Barriers to the use of spirometry in general practice.

BACKGROUND: Guidelines advise chronic obstructive pulmonary disease (COPD) should be diagnosed and managed by using spirometry to demonstrate irreversible airflow limitation and monitor change in smokers and ex-smokers aged over 35 years. METHODS: A cross-sectional study of patients and their general practitioners investigating use of spirometry in COPD in two practices by lung function assessment, review of practice records, interviews and focus groups. RESULTS: Sixteen GPs, and 38 patients with a diagnosis of COPD participated.
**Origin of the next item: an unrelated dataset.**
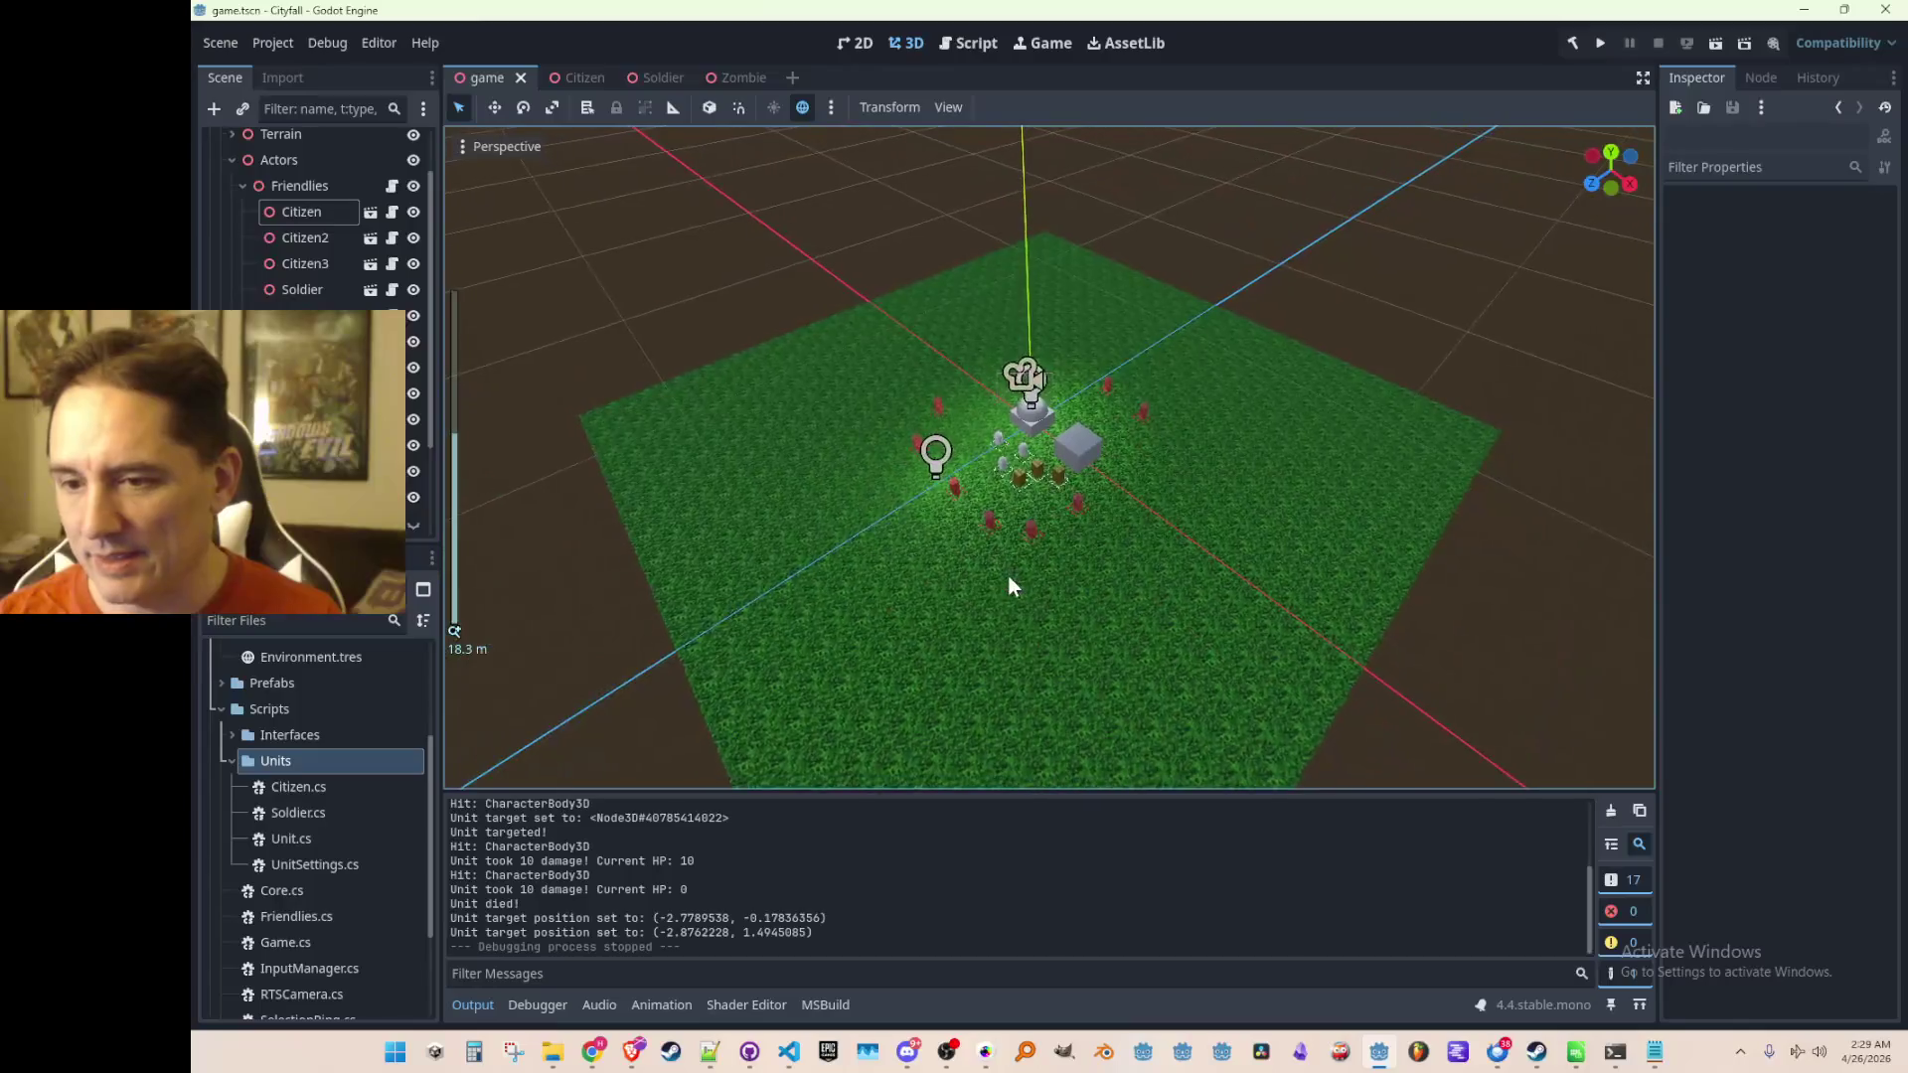
pyautogui.scroll(5, 1009, 578)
At diagnosis, although 72% had spirometry, this occurred in only 41% of 17 patients diagnosed by a GP; but in all 19 cases when a specialist was involved. Diagnosis often occurred late, despite all patients having previously recorded symptoms typical of COPD. General practitioners expressed a preference to diagnose COPD on clinical grounds. Although 58% of patients had recent spirometry for current management, only 32% were performed by their GP. There were organisational and technical barriers to spirometry and poor recognition of the essential role of spirometry in the diagnosis of COPD. DISCUSSION: There are a number of potentially reversible factors that hinder practice recommendations regarding the use of spirometry in general practice to diagnose and manage COPD.